Ольга. Вам не страшно, что из вас так ничего и не выйдет?
Ведерников (твердо). Выйдет. (Помолчав.) А может, и нет. Проходят дни, и я, как зевака на перекрестке, стою и любуюсь.
Ольга. Чем?
Ведерников. Жизнью, Знаете, что такое молодость, Оленька? Молодость – это искушение. Иногда мне кажется, что жизнь я люблю больше своего ремесла. (Гроза. Хлынул дождь.) Вот это по мне!
Ольга. Вы просто хвастун, безвольный лентяй и больше ничего.
Ведерников. Что? (Подходит к Ольге, обнимает ее и целует.) Может быть, и хвастун. Вполне возможно.
За окном бушует ливень.
Ольга. Зачем вы это сделали, Шура? (Ведерников молчит.) А я знаю. Вы просто сейчас очень завидуете Мише.
Ведерников (тихо). Да.
Молчание. Входит Лаврухин.
Лаврухин. Ну вот, Оленька, говорил по телефону с Иваном Степановичем. Решено! Еду в Нарьян-Мар, к Олегу Доронину.
Ольга. Ты? Ты отказался от Экспериментального института?
Лаврухин. На год-полтора попросил отпустить меня. Практика и самостоятельность – вот что мне сейчас нужно.
Ведерников (подходя к Лаврухину). Вряд ли ты можешь представить, как я себе противен. Вряд ли. Я ухожу. (Протягивает руку Лаврухину и тотчас отдергивает ее.) Нет, не давай мне руки. Не стоит. (Быстро уходит.)

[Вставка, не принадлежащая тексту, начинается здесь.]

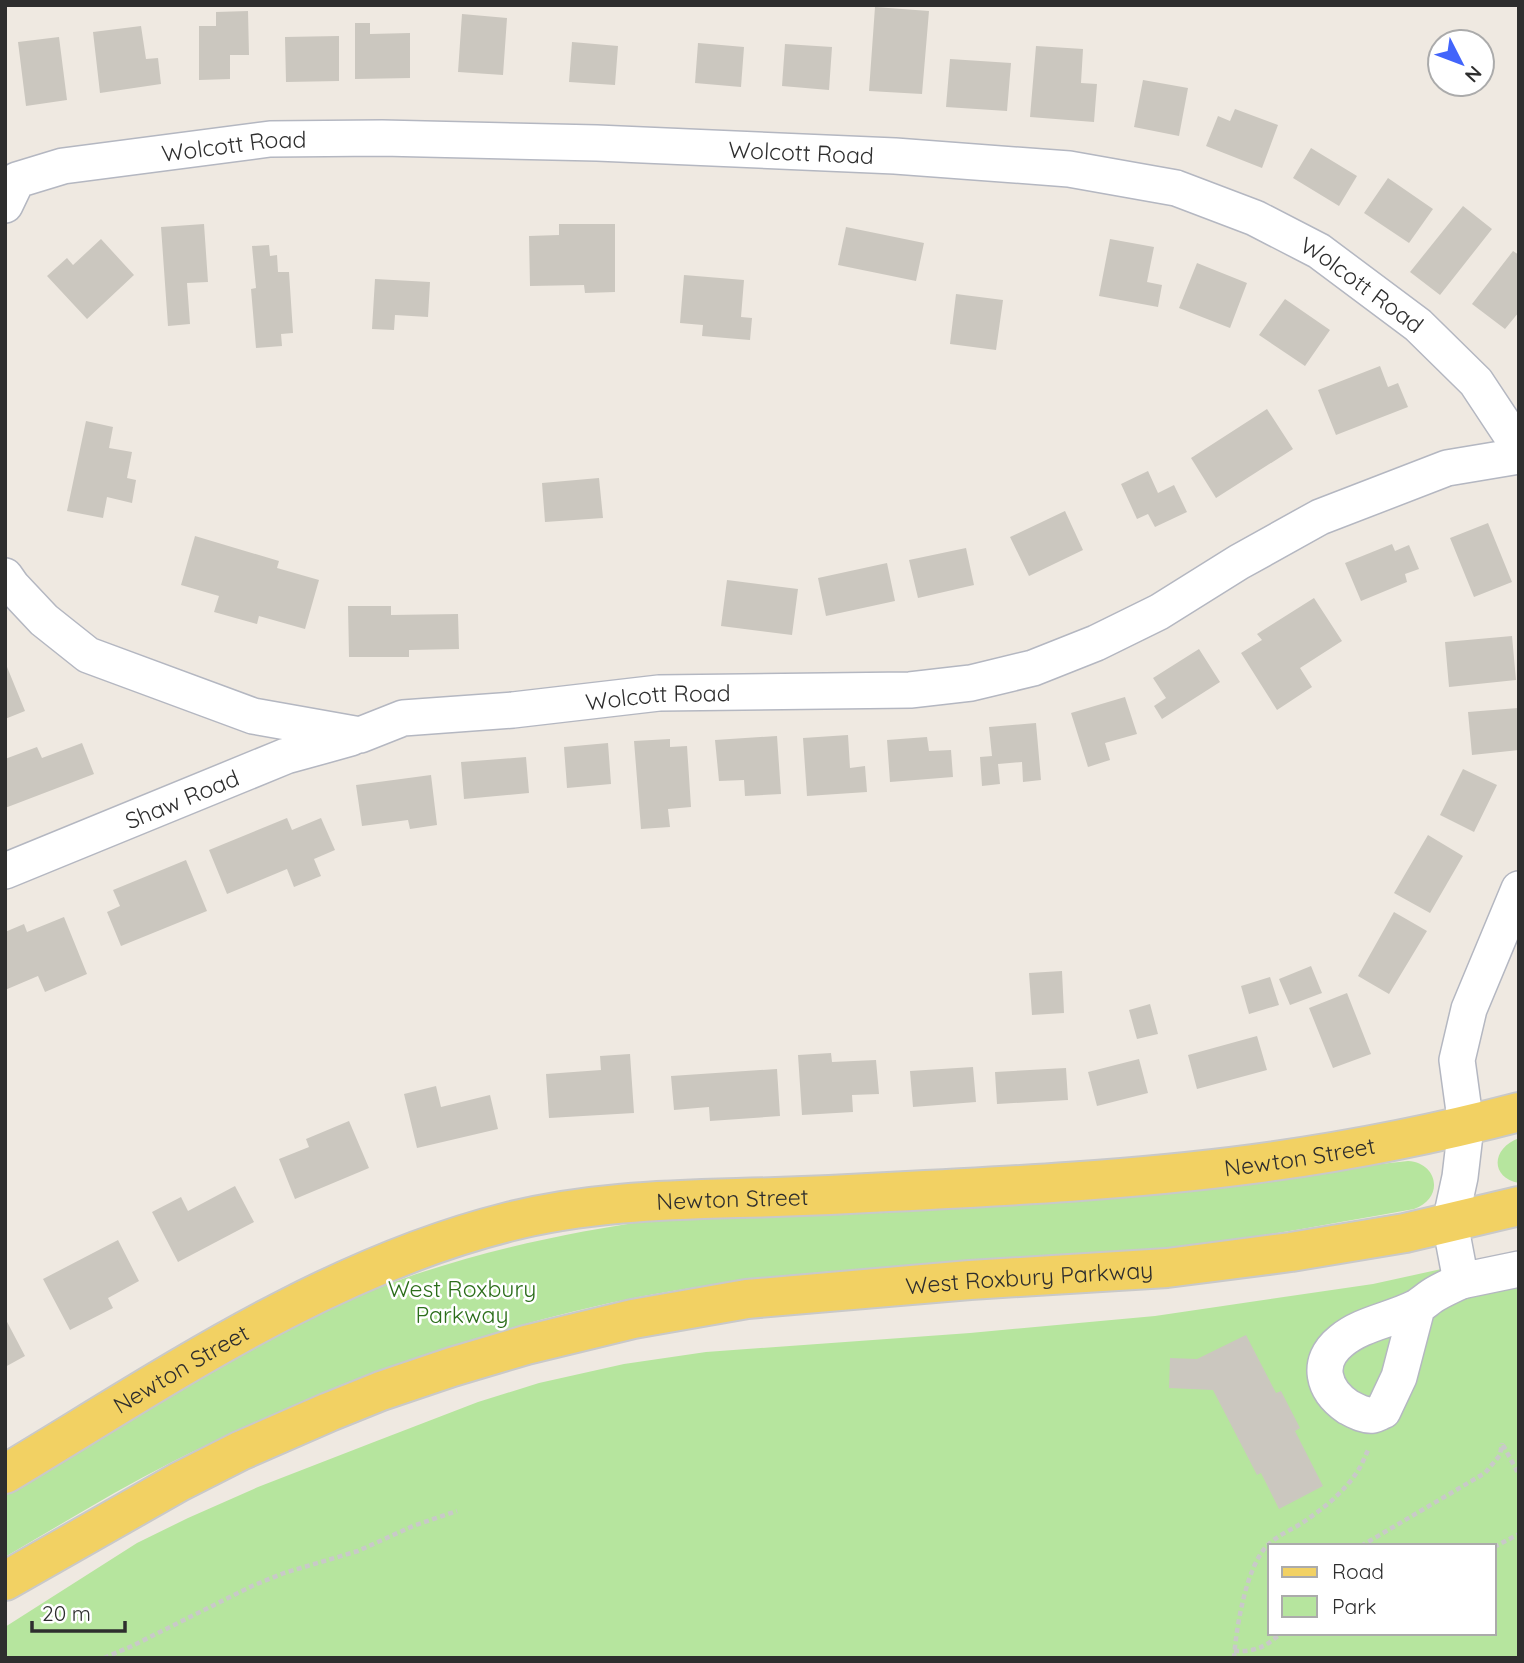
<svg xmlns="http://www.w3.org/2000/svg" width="1524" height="1663" viewBox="0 0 1524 1663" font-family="Quicksand,sans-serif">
	<rect width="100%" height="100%" fill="#efe9e1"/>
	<path fill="#b6e59e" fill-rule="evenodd" d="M1519 1138V1183C1489 1177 1492 1148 1519 1138Z
		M1408 1161C1439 1163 1444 1199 1414 1209 1334 1223 1254 1239 1173 1247 997 1264 819 1263 644 1296 523 1319 407 1359 293 1407 253 1425 211 1442 172 1462 115 1491 60 1525 5 1557V1489C91 1440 175 1388 263 1342 282 1332 300 1322 319 1313 428 1262 542 1236 660 1219L1363 1166Z
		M1519 1252V1658H5V1627L137 1543 188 1518 258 1487 374 1442 478 1402 539 1383 624 1364 706 1352 970 1333 1155 1316 1373 1284ZM1270 1546H1494V1633H1270Z"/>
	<path fill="#cbc7bf" d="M875 7 929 11 922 94 869 91Z
		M248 11 249 55H230V79L199 80V26H216V12Z
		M462 14 507 18 503 75 458 72Z
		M355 23H370V34L410 33V78L355 79Z
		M141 26 146 59 158 58 161 84 100 93 93 32Z
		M339 36V81L286 82 285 37Z
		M59 37 67 100 26 106 18 42Z
		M572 42 618 46 615 85 569 82Z
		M698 43 744 47 741 87 695 83Z
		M785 44 832 47 829 90 782 86Z
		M1036 46 1083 49 1081 83 1097 84 1094 122 1030 117Z
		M950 59 1011 63 1007 111 946 107Z
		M1143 80 1188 88 1179 136 1134 127Z
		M1235 109 1278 125 1262 168 1206 146 1218 116 1230 121Z
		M1311 148 1357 176 1339 206 1293 178Z
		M1388 178 1433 209 1409 243 1364 213Z
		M1463 206 1492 229 1440 295 1410 272Z
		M204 224 208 282 187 283 190 324 168 326 161 227Z
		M559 224H615V292L585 293 584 285 530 286 529 236 559 235Z
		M846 227 924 243 916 281 838 265Z
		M101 239 134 275 87 319 47 276 67 258 73 265Z
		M1110 239 1154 247 1147 282 1162 285 1158 307 1099 296Z
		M269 245 270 256 277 255 278 272H289L293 333 281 334 282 346 256 348 251 289 256 288 252 246Z
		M1513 251 1519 255V312L1505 329 1472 304Z
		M1197 263 1247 283 1230 328 1179 308Z
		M684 275 744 280 741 317 752 318 750 340 702 336 703 325 680 323Z
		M375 279 430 282 428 317 395 315 394 330 372 329Z
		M956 294 1003 300 996 350 950 344Z
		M1285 299 1330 330 1305 366 1259 335Z
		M1380 366 1388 387 1398 383 1408 407 1336 435 1318 390Z
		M1267 409 1293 449 1216 498 1191 458Z
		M86 421 113 427 109 448 132 452 127 478 136 480 132 503 107 497 103 518 67 511Z
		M1148 471 1158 493 1174 485 1187 512 1155 527 1148 514 1137 519 1121 484Z
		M599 478 603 518 545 522 542 483Z
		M1065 511 1083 550 1029 576 1010 537Z
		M1488 523 1512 582 1474 597 1450 538Z
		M195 536 279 561 277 568 319 580 305 629 259 616 257 624 214 612 219 596 181 585Z
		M1392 544 1395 551 1409 545 1419 569 1405 574 1407 582 1361 601 1345 563Z
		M966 548 974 585 918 598 909 560Z
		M887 563 895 601 826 616 818 578Z
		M727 580 798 589 792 635 721 626Z
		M1314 598 1342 641 1300 668 1312 687 1277 710 1241 653 1262 640 1257 634Z
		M348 606H391V615L458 614 459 649 409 650V657H349Z
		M1512 636 1516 680 1449 687 1445 642Z
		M1199 649 1220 682 1162 719 1154 706 1166 698 1153 678Z
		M5 662 25 711 5 719Z
		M1125 697 1137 734 1105 743 1110 760 1088 767 1071 713Z
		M1518 708 1519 750 1472 755 1468 712Z
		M1036 723 1041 780 1023 782 1022 762 998 764 1000 784 982 786 980 757 992 756 989 727Z
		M848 735 850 768 865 766 867 792 807 796 803 738Z
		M777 736 781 794 745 796 744 780 719 781 715 740Z
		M927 737 929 751 951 750 953 777 890 782 887 740Z
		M670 739V747L687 746 691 807 668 809 670 827 641 829 634 741Z
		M82 743 94 774 5 808V759L37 747 42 758Z
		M608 743 611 784 567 788 564 747Z
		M526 757 529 793 464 799 461 762Z
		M1463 769 1497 785 1474 832 1440 815Z
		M431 775 437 825 410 829 408 820 362 826 356 785Z
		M287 818 292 830 321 818 335 850 314 859 321 876 294 887 287 869 227 894 209 850Z
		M1428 835 1463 856 1430 913 1394 893Z
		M186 860 207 911 121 946 107 912 120 906 113 890Z
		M1394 912 1427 931 1389 994 1358 976Z
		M64 917 87 974 45 992 38 976 5 990V932L24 924 27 932Z
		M1311 966 1322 993 1290 1005 1279 979Z
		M1062 971 1064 1013 1032 1015 1029 973Z
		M1270 977 1279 1005 1249 1014 1241 986Z
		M1347 993 1371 1054 1333 1068 1309 1008Z
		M1150 1004 1158 1034 1137 1039 1129 1010Z
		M1257 1036 1267 1070 1197 1089 1188 1055Z
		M831 1053 832 1062 876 1060 879 1094 852 1095 853 1112 802 1115 798 1055Z
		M630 1054 634 1113 549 1118 546 1074 601 1070 600 1056Z
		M1139 1059 1148 1093 1097 1106 1088 1072Z
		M973 1067 976 1102 913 1107 910 1071Z
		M1066 1068 1068 1100 997 1104 995 1072Z
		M777 1069 780 1116 710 1121 709 1107 674 1110 671 1076Z
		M436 1086 441 1107 490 1095 498 1129 417 1148 404 1094Z
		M349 1121 369 1168 295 1199 279 1159 309 1147 306 1139Z
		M235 1186 254 1222 178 1262 152 1212 181 1197 188 1211Z
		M118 1240 139 1281 108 1298 113 1308 70 1330 43 1279Z
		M5 1318 25 1356 5 1367Z
		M1246 1335 1276 1393 1281 1391 1300 1428 1295 1431 1323 1486 1279 1509 1261 1473 1257 1475 1213 1390 1169 1388 1170 1358 1197 1359Z"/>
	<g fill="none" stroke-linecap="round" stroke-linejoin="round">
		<defs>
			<g id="minor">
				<path id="s1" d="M5 205 17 180 63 166 270 139 382 138 597 143 895 156 1069 169 1176 188 1255 218 1319 251 1418 325 1476 382 1519 447"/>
				<path id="s2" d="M5 576 12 586 44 620 88 655 253 716 360 735 403 718 513 710 659 693 910 690 971 683 1033 668 1096 643 1159 612 1239 562 1320 517 1447 468 1519 456"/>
				<path id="s3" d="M5 871 286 756 351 738"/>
				<path d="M1519 889 1469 1009 1457 1060 1466 1126 1460 1177 1450 1223 1461 1281 1519 1269"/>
				<path d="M1417 1308 1399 1377 1383 1411C1380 1412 1377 1414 1373 1415 1364 1416 1356 1411 1348 1407 1323 1390 1315 1362 1341 1341 1361 1324 1391 1320 1415 1308 1421 1305 1426 1300 1432 1296 1441 1290 1451 1286 1461 1281"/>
			</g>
			<g id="major">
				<path id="s4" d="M5 1474C165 1378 325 1268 508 1222 583 1203 660 1200 737 1198 788 1197 838 1195 888 1192 1010 1186 1132 1180 1253 1164 1343 1152 1431 1135 1519 1112"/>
				<path id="s5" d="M5 1581 179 1482 240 1451 329 1412 381 1391 452 1367 526 1345 633 1319 747 1299 970 1280 1167 1268 1291 1252 1405 1233 1519 1206"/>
			</g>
		</defs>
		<use href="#minor" stroke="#b4b7c1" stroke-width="38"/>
		<use href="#major" stroke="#c9c9c9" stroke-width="42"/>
		<path stroke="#c9c9c9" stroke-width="4.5" stroke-dasharray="5 3.5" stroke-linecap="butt" d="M1503 1445 1519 1475
			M1361 1546 1485 1473 1500 1455 1502 1443
			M1494 1547 1519 1534
			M1234 1651C1255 1652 1266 1647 1281 1633
			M104 1658 132 1646 252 1586 284 1573 358 1551 413 1526 457 1511
			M1234 1658C1236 1629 1246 1567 1267 1546 1276 1536 1291 1530 1302 1523 1323 1509 1344 1492 1357 1472 1362 1465 1365 1456 1369 1448"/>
		<use href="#minor" stroke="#fff" stroke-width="35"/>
		<use href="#major" stroke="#f2d163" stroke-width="38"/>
	</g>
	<g text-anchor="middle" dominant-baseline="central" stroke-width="5" stroke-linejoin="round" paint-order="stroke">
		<g font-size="23" fill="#2e2e2e" stroke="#fff">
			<text stroke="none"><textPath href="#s1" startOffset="248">Wolcott Road</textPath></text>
			<text stroke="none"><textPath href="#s1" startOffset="816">Wolcott Road</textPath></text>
			<text stroke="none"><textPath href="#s1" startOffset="1404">Wolcott Road</textPath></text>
			<text stroke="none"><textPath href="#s2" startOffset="702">Wolcott Road</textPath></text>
			<text stroke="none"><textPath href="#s3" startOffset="191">Shaw Road</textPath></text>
			<text stroke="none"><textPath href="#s4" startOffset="1360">Newton Street</textPath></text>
			<text stroke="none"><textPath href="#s4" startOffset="791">Newton Street</textPath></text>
			<text stroke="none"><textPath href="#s5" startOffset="1083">West Roxbury Parkway</textPath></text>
			<text stroke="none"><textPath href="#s4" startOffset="205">Newton Street</textPath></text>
		</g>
		<g font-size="23" fill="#2c6e1b" stroke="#fff">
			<text x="462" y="1288">West Roxbury<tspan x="462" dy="26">Parkway</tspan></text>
		</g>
	</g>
	<rect width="1524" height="1663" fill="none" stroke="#2e2e2e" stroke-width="14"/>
	<rect x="1268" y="1544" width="228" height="91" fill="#ffffff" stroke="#ababab" stroke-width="2"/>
	<rect x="1282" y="1567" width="35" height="10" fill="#f2d163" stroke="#ababab" stroke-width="2"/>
	<text x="1332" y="1579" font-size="21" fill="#2e2e2e">Road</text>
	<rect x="1282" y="1596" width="35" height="21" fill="#b6e59e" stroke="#ababab" stroke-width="2"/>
	<text x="1332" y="1614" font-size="21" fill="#2e2e2e">Park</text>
	<g transform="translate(1461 63) rotate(132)"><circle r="33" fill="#ffffff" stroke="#ababab" stroke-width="2"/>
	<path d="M0-5L12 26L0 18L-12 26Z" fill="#4264fb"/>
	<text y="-10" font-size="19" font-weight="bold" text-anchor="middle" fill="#2e2e2e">N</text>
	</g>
	<path d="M32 1621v10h93v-10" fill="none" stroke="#2e2e2e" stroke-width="3.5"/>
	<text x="42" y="1621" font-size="21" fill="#2e2e2e" stroke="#ffffff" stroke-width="5" paint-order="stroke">20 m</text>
</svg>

Галина (в дверях). Ну, как вам нравится наш сумасброд? Едет бог знает куда, за тридевять земель!
Ольга. Миша! А как же я?
Лаврухин. Тебе учиться нужно. Два курса впереди. (Помолчав.) Значит, так, завтра в дорогу. (Улыбаясь.) Да, интересно.
Ольга (почти зло). Интересно? Что именно?
Лаврухин (азартно). Все! Все интересно, Оленька. И все, что было. И все, что будет.
В дверях появляется Нина,
Нина. Не уезжай, не уезжай, Миша, я тебя прошу, не надо.
Декабрь 1941 года.
Комната в поселке Сокол. Маскировочные шторы приподняты, и мы видим, как за окном падает снег.
Десятый час утра. Бьют зенитные орудия. Тетя Тася и Нина сидят на диване.
Тетя Тася (продолжая). В Киеве я имела крупный успех. Когда в третьем акте «Прекрасной Елены» я пела куплеты Ореста, в публике творилось нечто невообразимое. Однажды какой-то юноша так немилосердно аплодировал, что вывалился из ложи второго яруса и упал в оркестр. Впрочем, все кончилось довольно мило. Когда он выздоровел, я разыскала его, всю ночью мы катались на лодке по Днепру. Была чудесная погода, и мы до рассвета болтали о всякой всячине. А потом он что-то изобрел, о нем писали в газетах, и он женился на какой-то некрасивой женщине. (Помолчав.) Впрочем, эту историю, я кажется, придумала.
Пауза.
Нина (прислушиваясь). Очень сильно стреляют, тетя. Может быть, вам лучше пойти в убежище?
Тетя Тася. К чему, мой друг? Ведь я все равно почти ничего не слышу.
Нина (помолчав). Сегодня пятое декабря. Третью неделю от Миши нет писем.
Тетя Тася. Терпение, мой друг, терпение!
Нина (нервно). Ну почему, почему вы так равнодушны к Мише, тетя?
Тетя Тася. Разве? Он очень милый, и мы многим ему обязаны. Но хороший тон не позволяет быть чересчур признательным. Запомни это. Что там?
Звонок.
Нина. Звонят. Я открою. (Убегает.)
Из коридора доносятся голоса, и через мгновение Нина возвращается в сопровождении Лаврухина. За ним идет Бочкин в ватных штанах и такой же куртке.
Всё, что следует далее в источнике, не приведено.